### [What the task requires]
Which of the lines below include the word "none"? Pull each one out.

▬▬▬▬▬▬▬▬▬▬

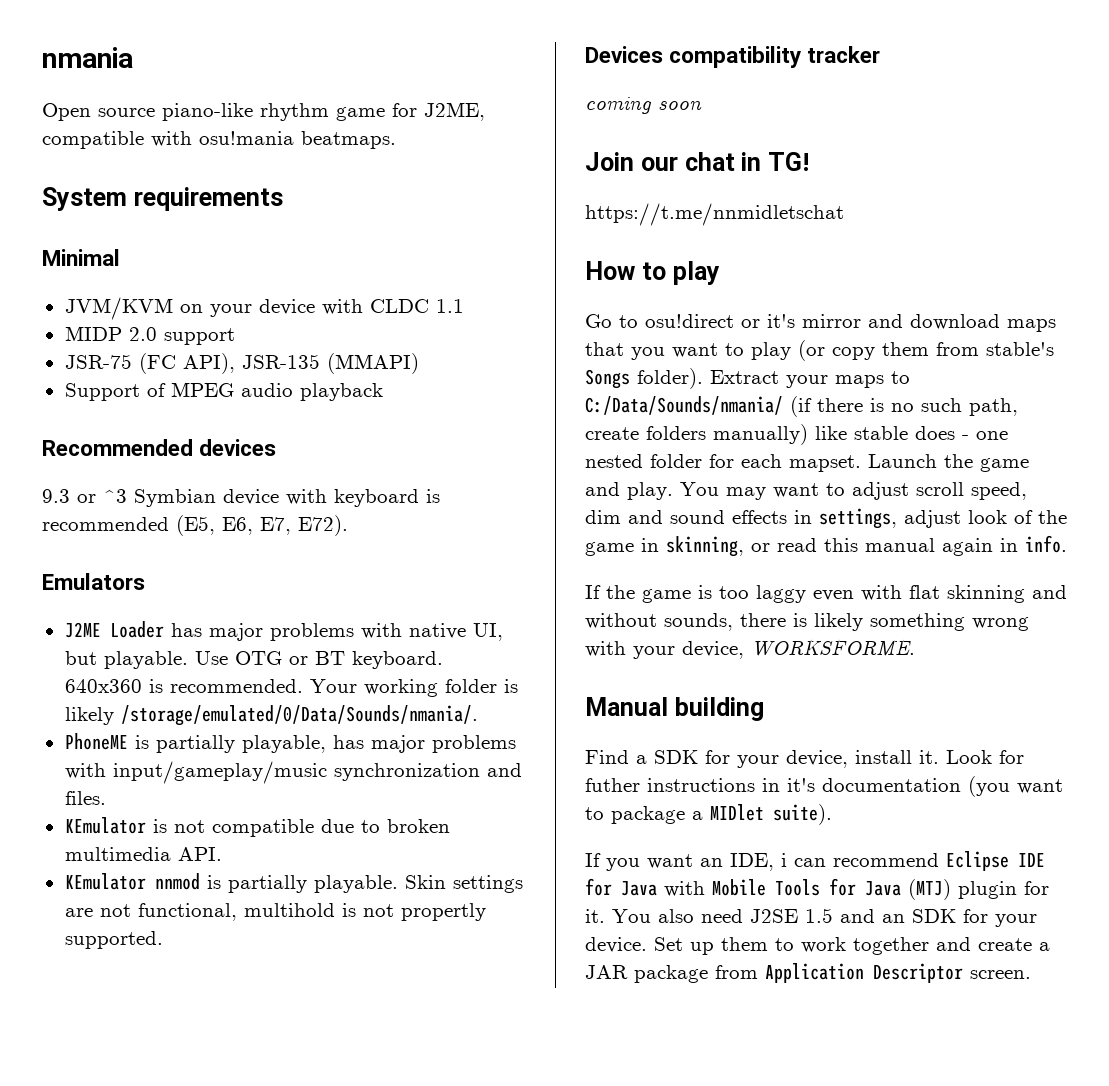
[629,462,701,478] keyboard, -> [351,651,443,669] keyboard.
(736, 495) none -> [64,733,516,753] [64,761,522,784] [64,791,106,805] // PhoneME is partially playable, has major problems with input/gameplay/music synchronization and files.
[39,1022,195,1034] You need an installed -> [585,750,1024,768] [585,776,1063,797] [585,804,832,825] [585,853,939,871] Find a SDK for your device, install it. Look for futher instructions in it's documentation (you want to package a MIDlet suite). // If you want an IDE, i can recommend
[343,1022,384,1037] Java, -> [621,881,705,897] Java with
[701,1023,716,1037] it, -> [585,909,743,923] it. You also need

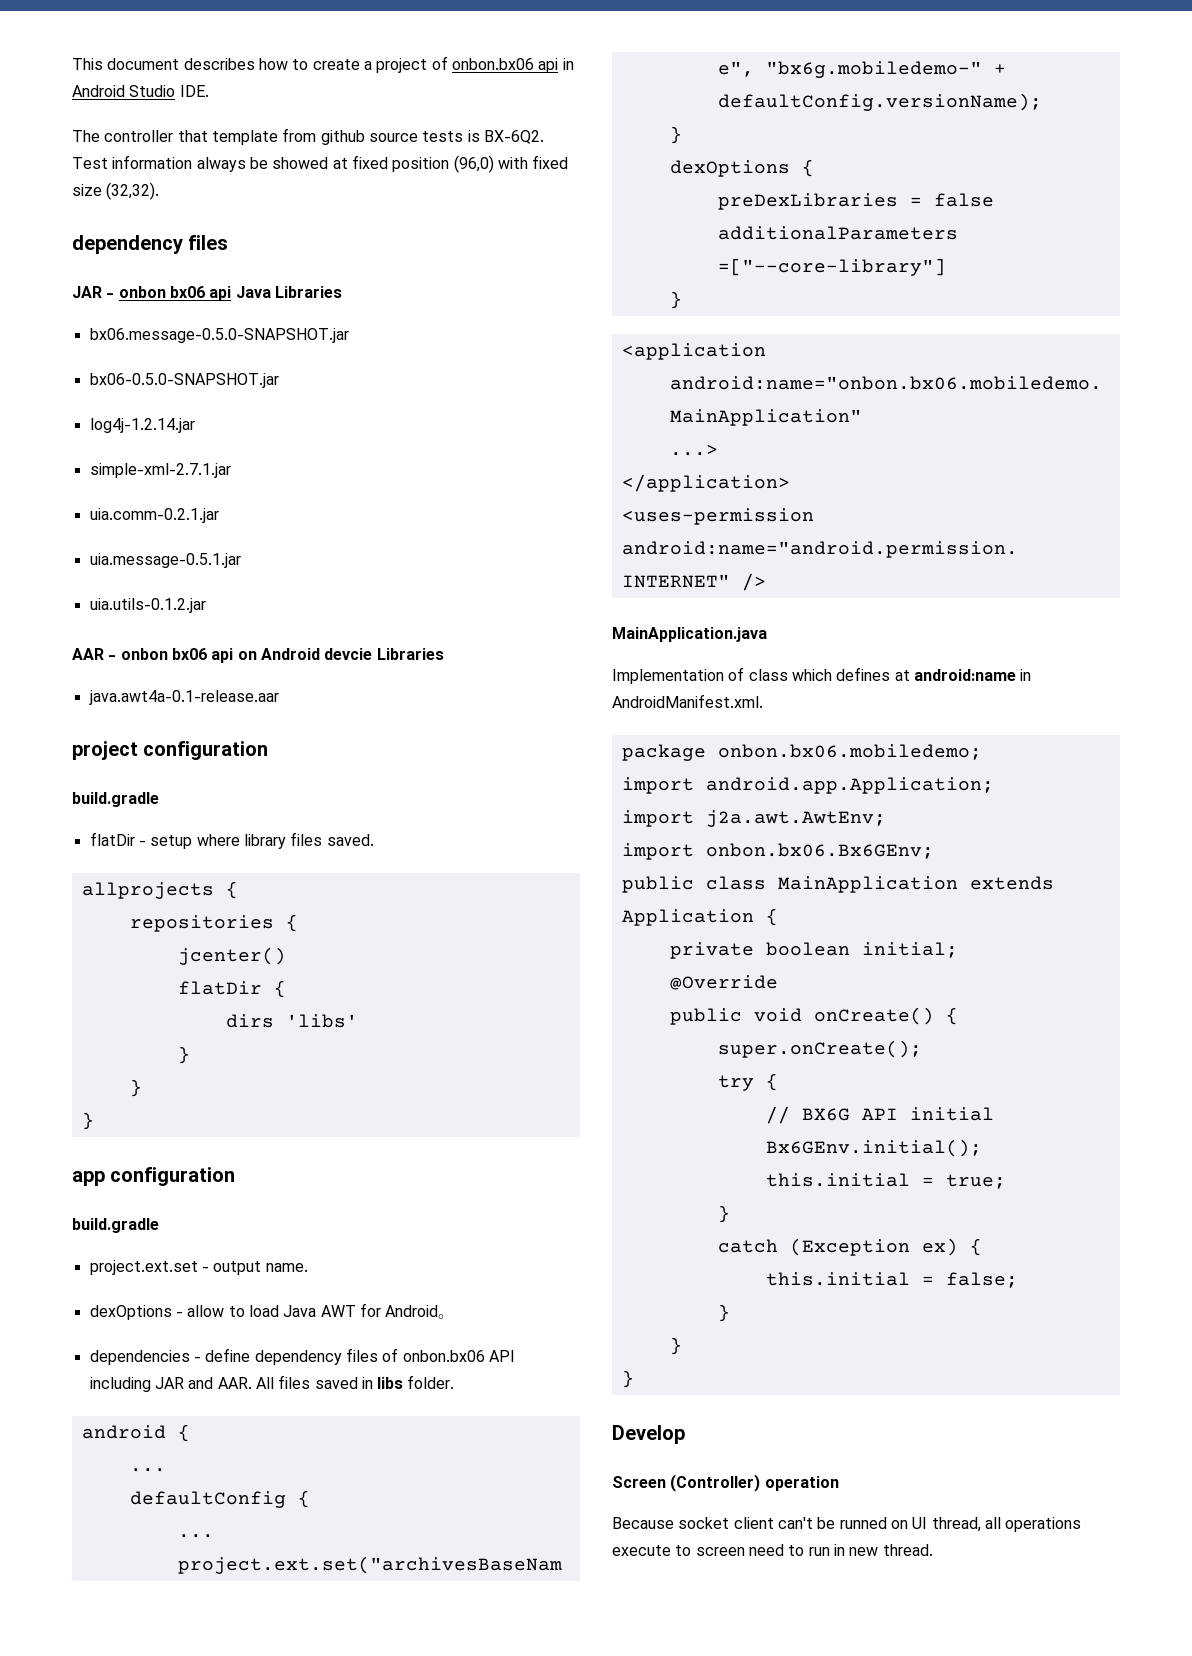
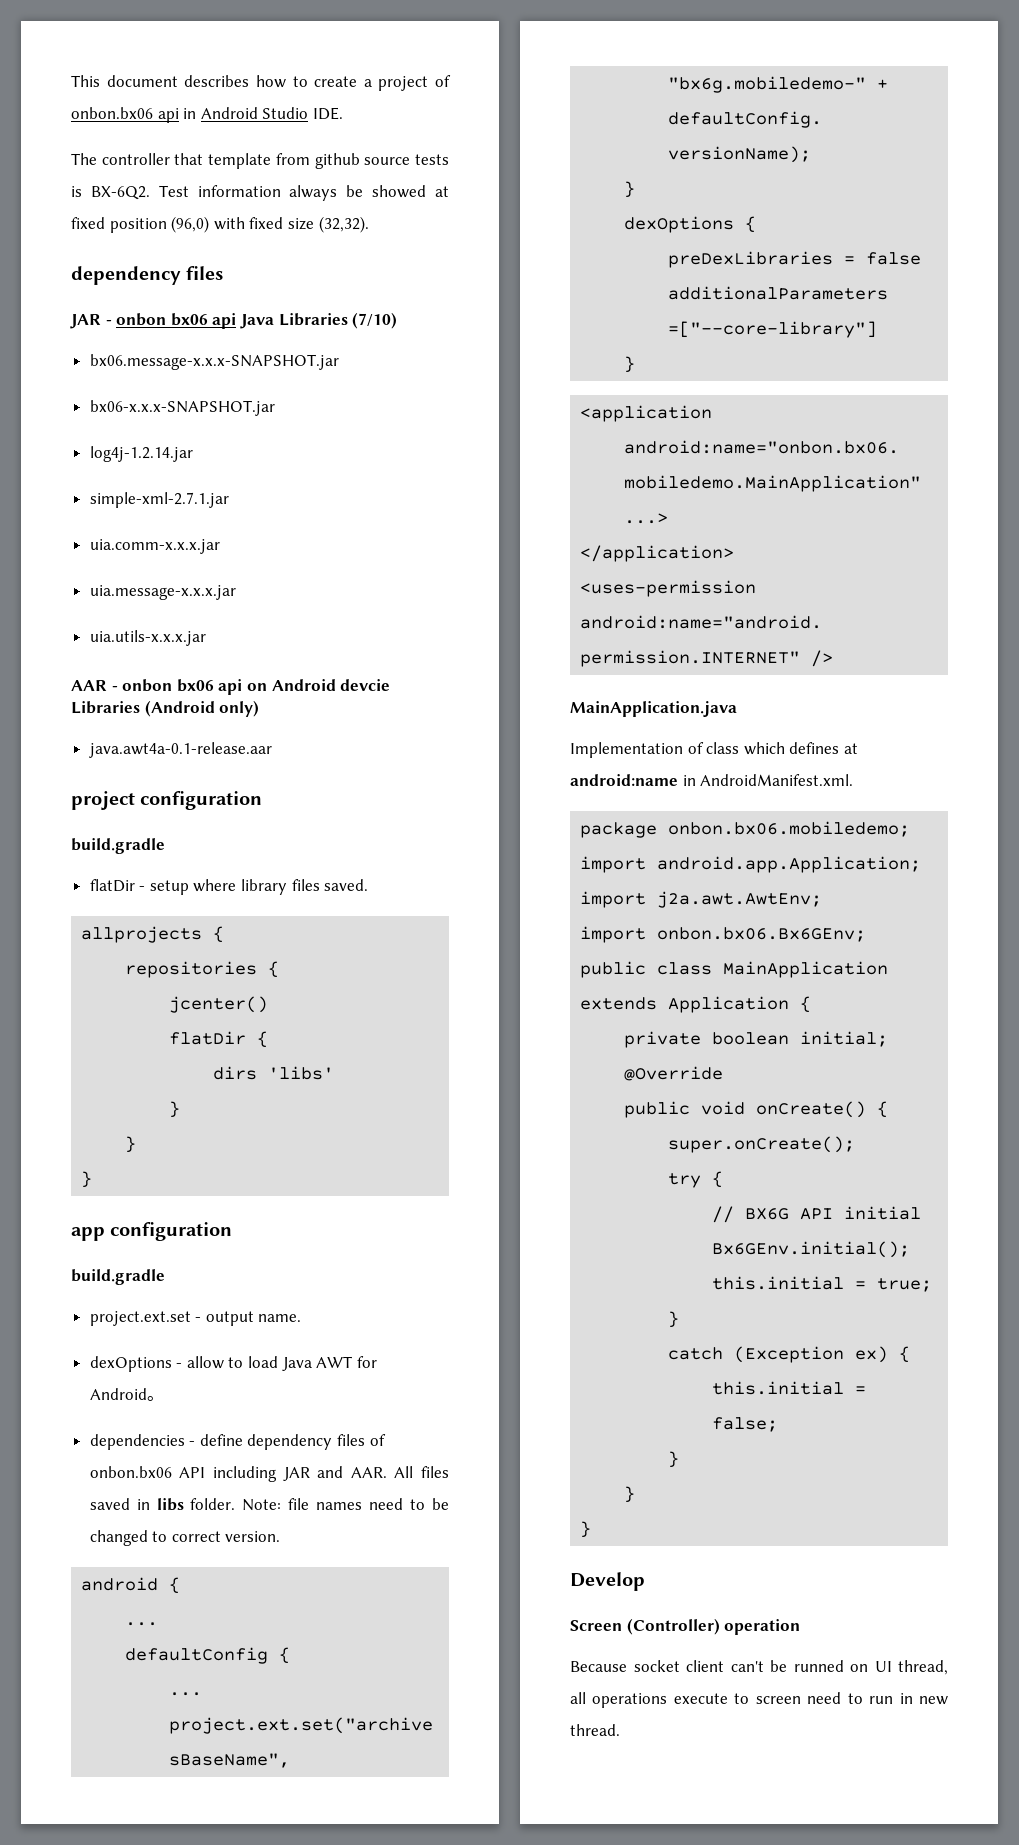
[89,328,349,343] [89,373,279,388] // bx06.message-0.5.0-SNAPSHOT.jar // bx06-0.5.0-SNAPSHOT.jar -> [352,312,398,329] [89,354,339,370] [89,400,275,416] (7/10) // bx06.message-x.x.x-SNAPSHOT.jar // bx06-x.x.x-SNAPSHOT.jar
[89,508,219,523] [89,553,241,568] [89,598,206,613] uia.comm-0.2.1.jar // uia.message-0.5.1.jar // uia.utils-0.1.2.jar -> [89,539,220,554] [89,585,236,600] [89,630,206,646] uia.comm-x.x.x.jar // uia.message-x.x.x.jar // uia.utils-x.x.x.jar
(444, 654) none -> [144,700,260,717] (Android only)
(455, 1382) none -> [242,1498,449,1511] [89,1530,281,1546] Note: file names need to be changed to correct version.

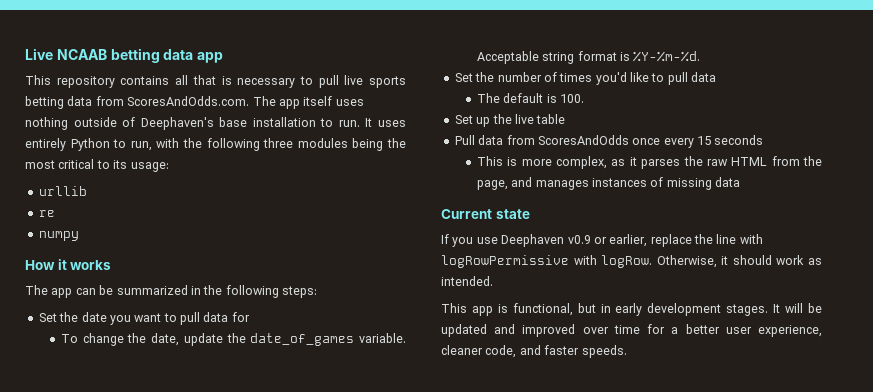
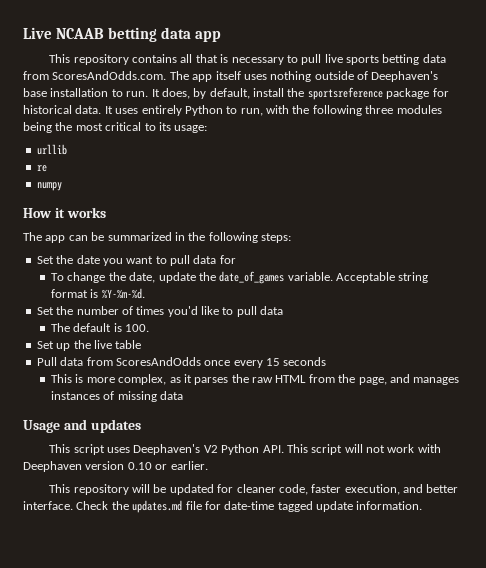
(373, 122) none -> [161,87,449,100] [23,105,113,114] does, by default, install the sportsreference package for historical data. It
[441,209,530,219] [441,234,763,247] [441,255,822,268] [441,276,493,286] [441,303,823,316] [441,324,822,337] [441,345,627,358] Current state // If you use Deephaven v0.9 or earlier, replace the line with logRowPermissive with logRow. Otherwise, it should work as intended. // This app is functional, but in early development stages. It will be updated and improved over time for a better user experience, cleaner code, and faster speeds. -> [23,419,141,433] [49,444,441,455] [23,461,208,472] [49,484,459,495] [23,500,423,513] Usage and updates // This script uses Deephaven's V2 Python API. This script will not work with Deephaven version 0.10 or earlier. // This repository will be updated for cleaner code, faster execution, and better interface. Check the updates.md file for date-time tagged update information.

▬▬▬▬▬▬▬▬▬▬

### [Answer for the task]
(736, 495) none -> [64,733,516,753] [64,761,522,784] [64,791,106,805] // PhoneME is partially playable, has major problems with input/gameplay/music synchronization and files.
(444, 654) none -> [144,700,260,717] (Android only)
(455, 1382) none -> [242,1498,449,1511] [89,1530,281,1546] Note: file names need to be changed to correct version.
(373, 122) none -> [161,87,449,100] [23,105,113,114] does, by default, install the sportsreference package for historical data. It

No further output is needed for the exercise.